READING TEXT:
[Start of section]
Master Statistique Science des Données (SSD)

Introduction to Python for Data Science


Below are described the proposed projects, you are also free to setup your own. The description of the projects is voluntarily vague and initiative is expected. You are expected to look for information, tips, etc. on your own.

For all projects, you have to (and will be graded on these points):

  • Gather and preprocess data (Python code or notebook)
  • Extract information by data analysis or machine learning (Python code or notebook)
  • Generate visuals illustrating your findings (plots)
  • Present these results (notebook or slides)

In practice:

  • Groups of 2/3 students
  • 6h of preparation in class
  • Presentation (5 min + 5 min questions)
  • Notebook/code handout
  • Several groups can take the same project (try not to overlap/collaborate)

Project 1: Tree-based classifiers

Tree-based classifiers are classification procedures that determine a class by a succession of tests. For that reason, it is widely used in the industry. However, it raises a number of questions in terms of learning performance.

Example of goals:

  • Investigate a tree-based classifier on the iris dataset then on bigger multi-class decision problems
  • Produce images of the obtained decision trees
  • Produce a tutorial notebook on tuning these classifiers

Project 2: MultiClass Prediction

Classifying into more than two classes may be way more involved than in the binary case. Worse, the imbalance between the number of examples in each class may become a serious problem (see the Shuttle binary classification dataset and DMOZ in the multiclass setting). Compare different strategies like Pipelining One versus All, Tree based approaches, etc.

Example of goals:

  • Study the different scores on multiclass classification
  • Compare different methods for different merits
  • Explain you findings in a notebook

Project 3: NetFlix recommendation

Movie recommendations based on user reviews through matrix factorization has been very popular, notably since the NetFlix prize. But sometimes, good results can be obtained by looking at the reviews made by similar users.
[End of section]
WORK INSTRUCTIONS:
a – Please rewrite the project page between "Below are described" and "5 min questions)", inclusive, substituting "a poster" for "slides".
b – Answer these from the project page:
(i) How many students make up a group?
(ii) How long is the presentation?
(iii) On which dataset does Project 1 suggest first investigating a tree-based classifier?
The data after this point is material separate from the project page.

DATASET SECTION:
[Start of section]
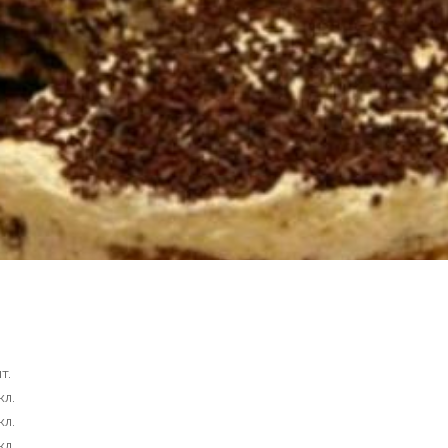
т.
кл.
кл.
кл.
[End of section]
RESPONSES BY ITEM NUMBER:
a –
Below are described the proposed projects, you are also free to setup your own. The description of the projects is voluntarily vague and initiative is expected. You are expected to look for information, tips, etc. on your own.

For all projects, you have to (and will be graded on these points):

  • Gather and preprocess data (Python code or notebook)
  • Extract information by data analysis or machine learning (Python code or notebook)
  • Generate visuals illustrating your findings (plots)
  • Present these results (notebook or a poster)

In practice:

  • Groups of 2/3 students
  • 6h of preparation in class
  • Presentation (5 min + 5 min questions)

b –
(i) 2 or 3 students.
(ii) 5 minutes, plus 5 minutes for questions.
(iii) The iris dataset.